We hereby consent to the use in this Registration Statement on Form S-1 filed pursuant to Rule 462(b) of the Securities Act of 1933, of our report dated February 14, 2020 (which includes an explanatory paragraph relating to the ability of Nebula Acquisition Corporation and Subsidiaries to continue as a going concern) relating to the consolidated balance sheets of Nebula Acquisition Corporation and Subsidiaries as of December 31, 2019 and 2018, and the related consolidated statements of operations, changes in stockholders’ equity and cash flows for each of the two years in the period ended December 31, 2019, appearing in the proxy statement/prospectus, which is a part of this Registration Statement, and to the reference to our Firm under the caption “Experts” in the proxy statement/prospectus.

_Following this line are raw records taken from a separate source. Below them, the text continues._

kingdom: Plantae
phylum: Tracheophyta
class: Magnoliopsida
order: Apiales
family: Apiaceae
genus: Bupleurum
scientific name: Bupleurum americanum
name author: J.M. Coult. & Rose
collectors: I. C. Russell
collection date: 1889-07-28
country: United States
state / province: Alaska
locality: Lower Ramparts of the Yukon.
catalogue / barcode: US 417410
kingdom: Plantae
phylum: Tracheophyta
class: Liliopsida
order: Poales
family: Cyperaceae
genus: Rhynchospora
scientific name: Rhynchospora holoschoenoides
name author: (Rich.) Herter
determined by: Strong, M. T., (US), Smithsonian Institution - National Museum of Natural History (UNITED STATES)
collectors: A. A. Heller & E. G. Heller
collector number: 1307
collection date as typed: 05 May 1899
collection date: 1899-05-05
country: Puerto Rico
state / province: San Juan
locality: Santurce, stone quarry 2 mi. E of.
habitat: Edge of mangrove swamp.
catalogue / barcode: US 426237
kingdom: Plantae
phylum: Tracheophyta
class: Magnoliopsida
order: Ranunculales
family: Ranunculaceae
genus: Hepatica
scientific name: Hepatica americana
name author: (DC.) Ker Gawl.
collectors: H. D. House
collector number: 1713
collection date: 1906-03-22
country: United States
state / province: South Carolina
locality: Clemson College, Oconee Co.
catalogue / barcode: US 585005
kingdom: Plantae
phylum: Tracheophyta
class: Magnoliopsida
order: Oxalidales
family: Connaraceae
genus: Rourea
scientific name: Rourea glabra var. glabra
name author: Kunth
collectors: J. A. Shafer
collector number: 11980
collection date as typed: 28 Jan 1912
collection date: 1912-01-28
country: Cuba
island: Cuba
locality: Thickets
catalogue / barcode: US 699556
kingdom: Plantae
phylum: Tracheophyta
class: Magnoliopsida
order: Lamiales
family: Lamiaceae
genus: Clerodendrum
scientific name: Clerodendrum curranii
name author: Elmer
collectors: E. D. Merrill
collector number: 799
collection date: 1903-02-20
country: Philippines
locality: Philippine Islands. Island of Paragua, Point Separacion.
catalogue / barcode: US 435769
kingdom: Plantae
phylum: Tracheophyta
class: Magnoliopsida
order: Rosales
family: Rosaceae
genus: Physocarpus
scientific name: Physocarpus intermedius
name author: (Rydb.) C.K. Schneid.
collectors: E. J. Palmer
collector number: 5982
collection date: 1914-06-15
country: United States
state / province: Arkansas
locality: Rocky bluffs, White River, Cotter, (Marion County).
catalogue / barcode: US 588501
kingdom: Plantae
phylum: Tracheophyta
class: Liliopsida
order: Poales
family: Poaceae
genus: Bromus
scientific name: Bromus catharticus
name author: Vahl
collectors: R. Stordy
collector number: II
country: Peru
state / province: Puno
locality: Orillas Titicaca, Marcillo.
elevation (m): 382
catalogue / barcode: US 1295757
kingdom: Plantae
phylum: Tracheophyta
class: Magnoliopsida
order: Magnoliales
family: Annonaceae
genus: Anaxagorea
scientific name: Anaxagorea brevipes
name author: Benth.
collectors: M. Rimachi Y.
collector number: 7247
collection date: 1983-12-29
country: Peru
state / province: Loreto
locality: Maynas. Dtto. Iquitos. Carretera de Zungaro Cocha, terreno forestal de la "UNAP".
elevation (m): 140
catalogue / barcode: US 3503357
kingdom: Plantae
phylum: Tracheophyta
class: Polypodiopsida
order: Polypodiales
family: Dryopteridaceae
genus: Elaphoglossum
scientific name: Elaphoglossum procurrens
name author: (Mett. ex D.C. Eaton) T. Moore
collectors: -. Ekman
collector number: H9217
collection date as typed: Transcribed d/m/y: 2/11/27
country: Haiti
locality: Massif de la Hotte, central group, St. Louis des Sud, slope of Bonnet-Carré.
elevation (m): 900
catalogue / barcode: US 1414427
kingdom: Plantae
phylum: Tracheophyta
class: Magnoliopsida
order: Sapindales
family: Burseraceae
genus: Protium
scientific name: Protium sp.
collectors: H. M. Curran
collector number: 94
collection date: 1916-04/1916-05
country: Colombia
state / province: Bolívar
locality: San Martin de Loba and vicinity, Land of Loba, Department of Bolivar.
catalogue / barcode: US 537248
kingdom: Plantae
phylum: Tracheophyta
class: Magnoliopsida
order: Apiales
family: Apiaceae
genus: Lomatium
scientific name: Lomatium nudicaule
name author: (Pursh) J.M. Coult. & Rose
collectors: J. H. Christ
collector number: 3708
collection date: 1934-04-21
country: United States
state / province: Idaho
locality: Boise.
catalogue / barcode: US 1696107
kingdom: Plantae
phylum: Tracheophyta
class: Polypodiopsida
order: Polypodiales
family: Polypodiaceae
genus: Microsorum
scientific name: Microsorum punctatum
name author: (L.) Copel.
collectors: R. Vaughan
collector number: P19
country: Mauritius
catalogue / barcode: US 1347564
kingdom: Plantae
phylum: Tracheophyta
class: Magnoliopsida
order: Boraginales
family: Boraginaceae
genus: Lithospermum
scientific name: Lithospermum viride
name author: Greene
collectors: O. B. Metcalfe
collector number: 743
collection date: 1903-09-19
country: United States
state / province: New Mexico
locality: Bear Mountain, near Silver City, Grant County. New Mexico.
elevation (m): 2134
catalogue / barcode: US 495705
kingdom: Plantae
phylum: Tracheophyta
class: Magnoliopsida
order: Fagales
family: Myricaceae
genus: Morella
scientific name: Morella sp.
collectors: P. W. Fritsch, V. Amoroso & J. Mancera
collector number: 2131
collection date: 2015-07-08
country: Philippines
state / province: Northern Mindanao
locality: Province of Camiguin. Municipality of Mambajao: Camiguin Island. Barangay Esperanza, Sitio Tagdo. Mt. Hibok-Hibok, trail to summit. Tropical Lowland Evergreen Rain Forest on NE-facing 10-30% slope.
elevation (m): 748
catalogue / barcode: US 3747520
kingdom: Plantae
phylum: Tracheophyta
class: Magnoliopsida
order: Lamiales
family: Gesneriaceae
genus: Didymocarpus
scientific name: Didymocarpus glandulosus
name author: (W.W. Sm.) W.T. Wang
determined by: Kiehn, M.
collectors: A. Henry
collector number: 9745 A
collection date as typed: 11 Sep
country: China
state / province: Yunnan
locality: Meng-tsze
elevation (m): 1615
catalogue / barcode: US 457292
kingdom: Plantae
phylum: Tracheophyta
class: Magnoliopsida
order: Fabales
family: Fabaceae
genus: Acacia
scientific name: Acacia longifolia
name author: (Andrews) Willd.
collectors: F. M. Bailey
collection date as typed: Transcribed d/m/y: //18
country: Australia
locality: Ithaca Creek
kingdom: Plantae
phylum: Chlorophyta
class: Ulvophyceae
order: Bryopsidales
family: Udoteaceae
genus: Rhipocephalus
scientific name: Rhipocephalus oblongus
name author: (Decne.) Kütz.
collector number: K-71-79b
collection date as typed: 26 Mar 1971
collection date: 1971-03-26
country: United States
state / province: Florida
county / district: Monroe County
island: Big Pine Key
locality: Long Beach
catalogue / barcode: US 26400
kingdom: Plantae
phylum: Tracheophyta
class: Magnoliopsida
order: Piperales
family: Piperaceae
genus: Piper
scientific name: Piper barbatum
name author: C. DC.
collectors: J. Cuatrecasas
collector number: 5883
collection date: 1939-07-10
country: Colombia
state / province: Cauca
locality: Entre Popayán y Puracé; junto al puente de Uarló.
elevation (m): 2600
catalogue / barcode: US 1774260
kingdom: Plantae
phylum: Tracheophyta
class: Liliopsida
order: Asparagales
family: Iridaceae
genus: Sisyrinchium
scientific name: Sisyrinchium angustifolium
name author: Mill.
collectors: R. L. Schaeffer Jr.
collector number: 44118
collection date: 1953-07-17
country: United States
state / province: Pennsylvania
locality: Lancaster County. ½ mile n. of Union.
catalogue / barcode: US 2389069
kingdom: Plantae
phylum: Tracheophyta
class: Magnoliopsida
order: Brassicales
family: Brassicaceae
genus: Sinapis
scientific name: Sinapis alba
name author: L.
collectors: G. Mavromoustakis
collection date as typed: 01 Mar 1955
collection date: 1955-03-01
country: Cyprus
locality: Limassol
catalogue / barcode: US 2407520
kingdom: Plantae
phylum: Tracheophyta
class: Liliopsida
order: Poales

We hereby consent to the use in this Registration Statement on Form S-1, of our report dated February 15, 2019 (which includes an explanatory paragraph relating to the ability of Nebula Acquisition Corporation to continue as a going concern) relating to the balance sheets of Nebula Acquisition Corporation as of December 31, 2018 and 2017, and the related statements of operations, changes in stockholders’ equity and cash flows for the year ended December 31, 2018 and for the period from October 2, 2017 (inception) through December 31, 2017, appearing in the proxy statement/prospectus, which is a part of this Registration Statement, and to the reference to our Firm under the caption “Experts” in the proxy statement/prospectus.